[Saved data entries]
--- START ---
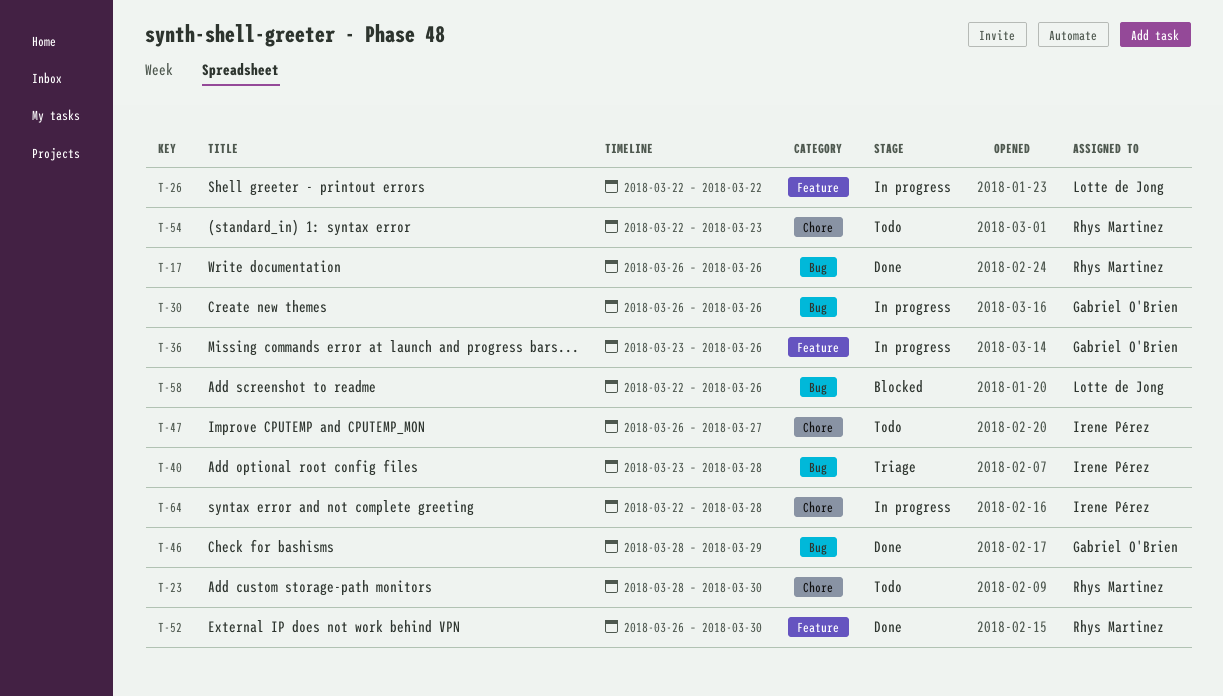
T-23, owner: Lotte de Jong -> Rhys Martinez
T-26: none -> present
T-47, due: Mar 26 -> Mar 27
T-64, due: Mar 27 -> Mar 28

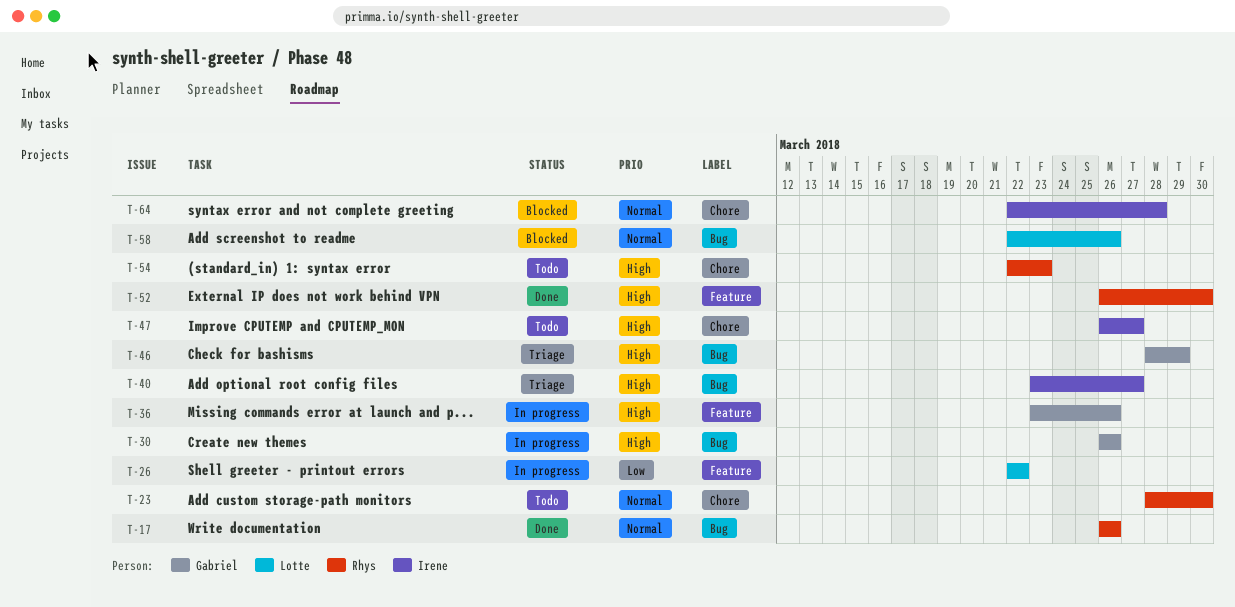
T-40, due: Mar 28 -> Mar 27
T-46, status: Done -> Triage
T-64, status: In progress -> Blocked

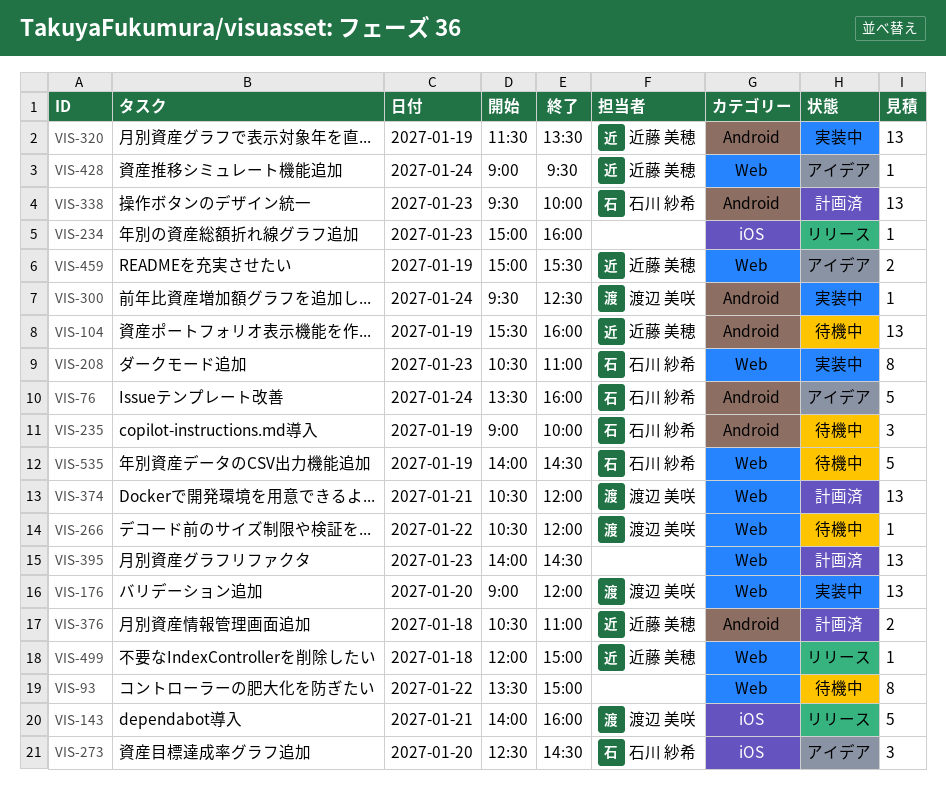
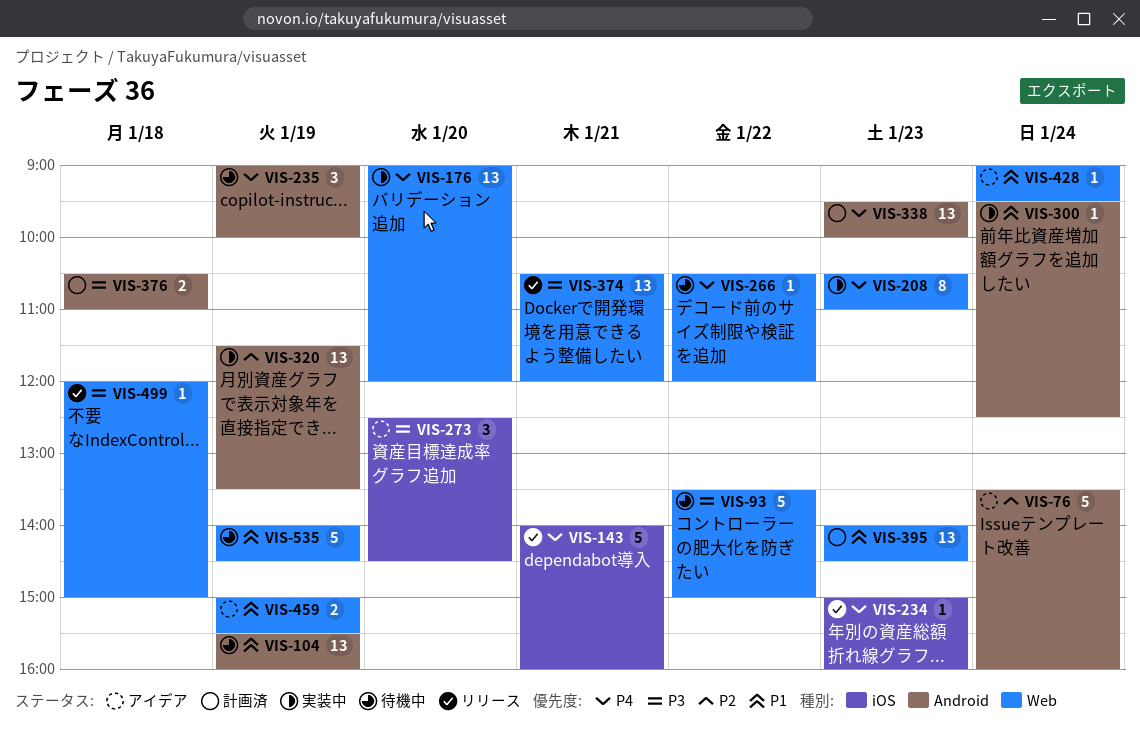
VIS-93, estimate: 8 -> 5
VIS-374, status: 計画済 -> リリース

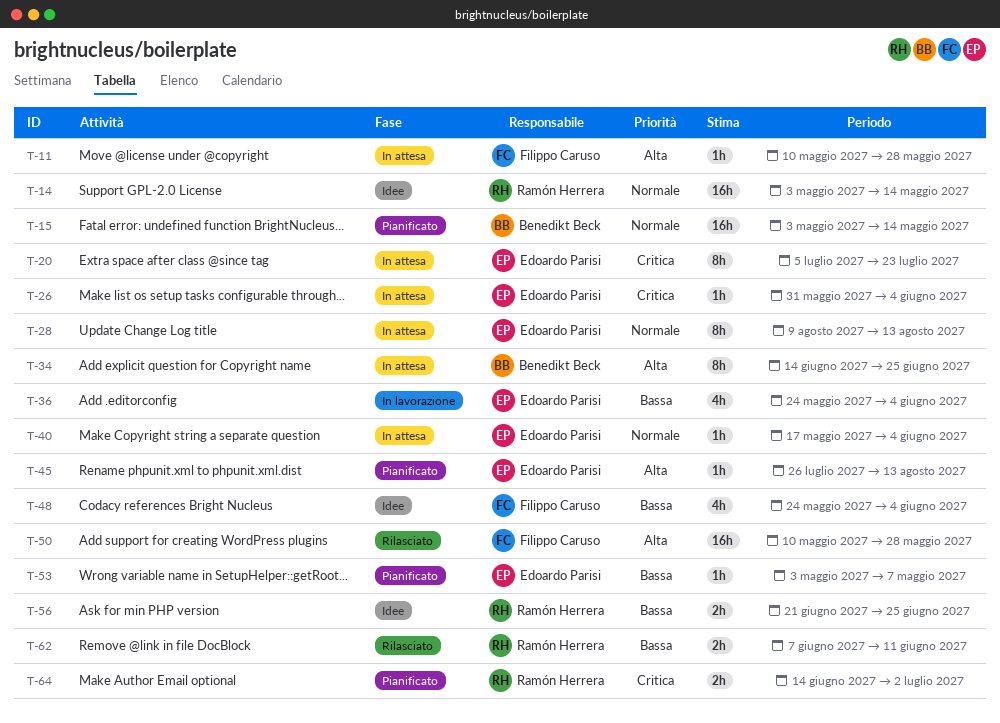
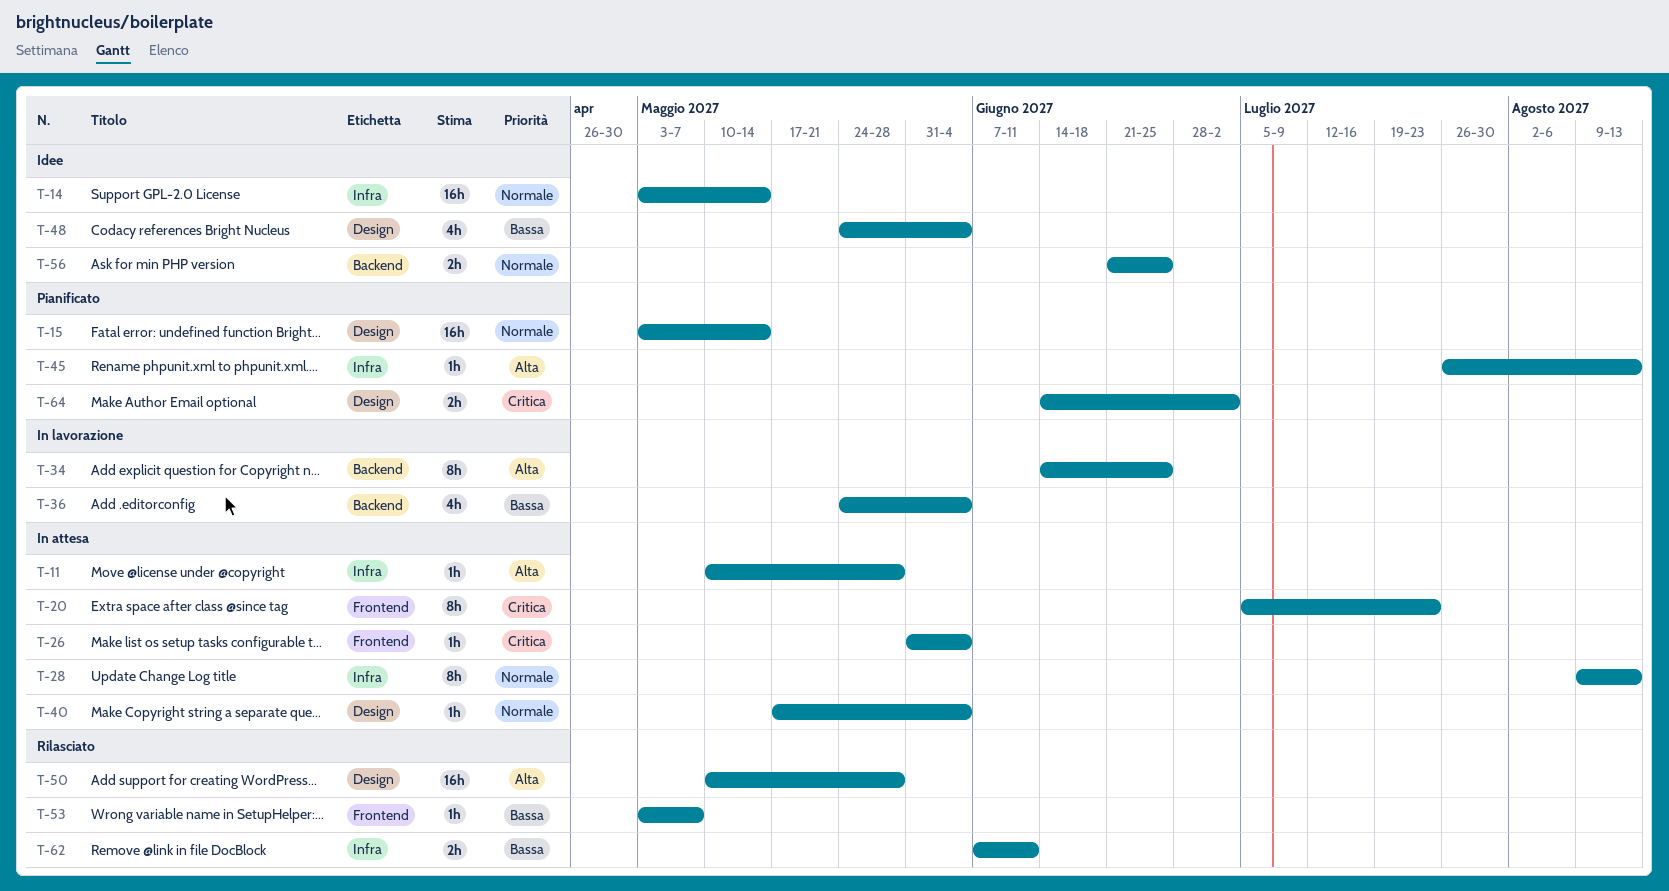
T-34, status: In attesa -> In lavorazione
T-53, status: Pianificato -> Rilasciato
T-56, priority: Bassa -> Normale

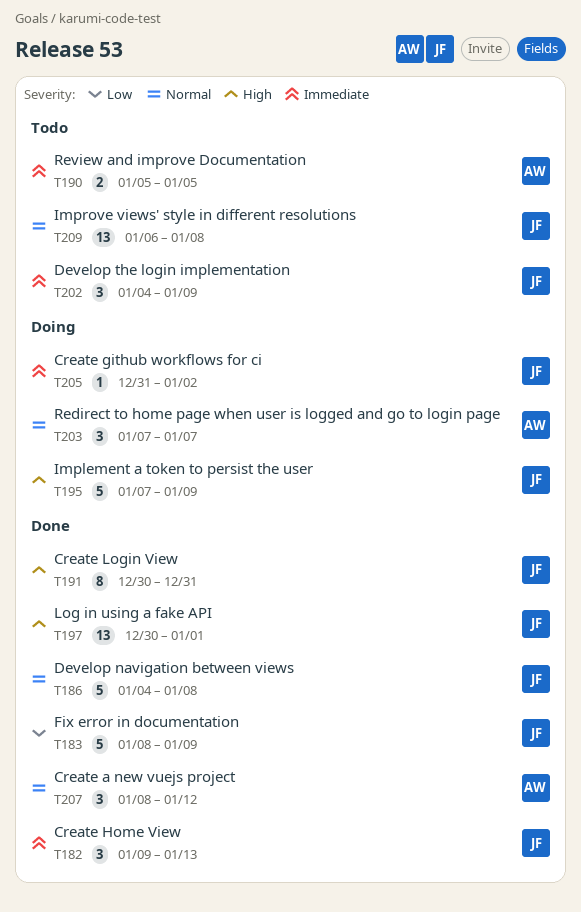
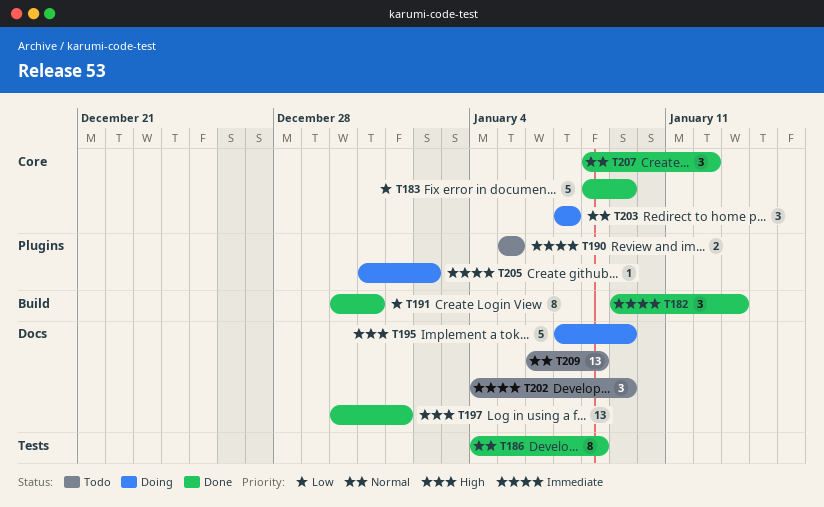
T186, estimate: 5 -> 8
T191, priority: High -> Low

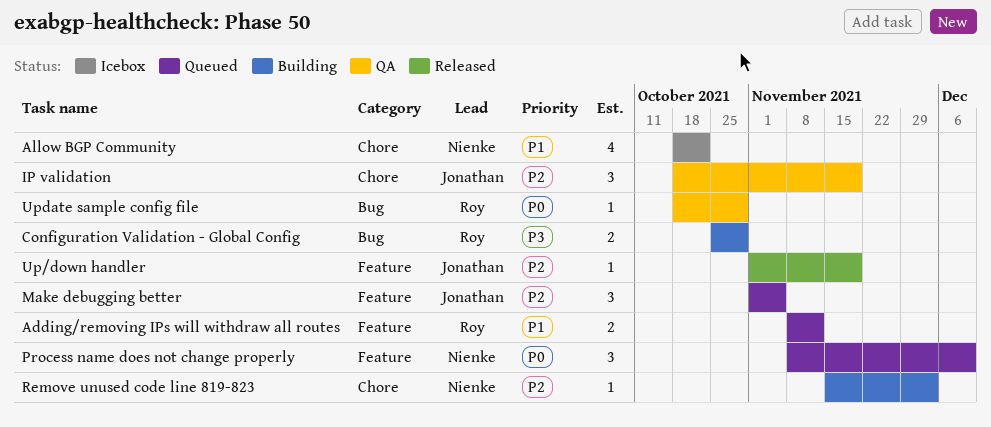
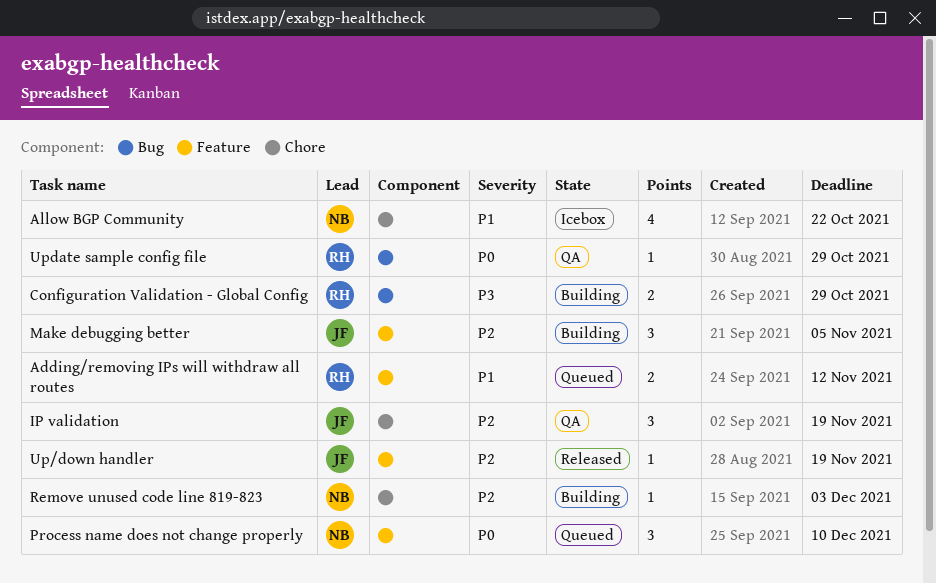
Make debugging better, status: Queued -> Building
--- END ---
### Instruction
Please repeat exactly the data above from its first line to the line that contains "T191, priority: High -> Low", inclusive, and leave every picture out.

### Result of this task
T-23, owner: Lotte de Jong -> Rhys Martinez
T-26: none -> present
T-47, due: Mar 26 -> Mar 27
T-64, due: Mar 27 -> Mar 28

T-40, due: Mar 28 -> Mar 27
T-46, status: Done -> Triage
T-64, status: In progress -> Blocked

VIS-93, estimate: 8 -> 5
VIS-374, status: 計画済 -> リリース

T-34, status: In attesa -> In lavorazione
T-53, status: Pianificato -> Rilasciato
T-56, priority: Bassa -> Normale

T186, estimate: 5 -> 8
T191, priority: High -> Low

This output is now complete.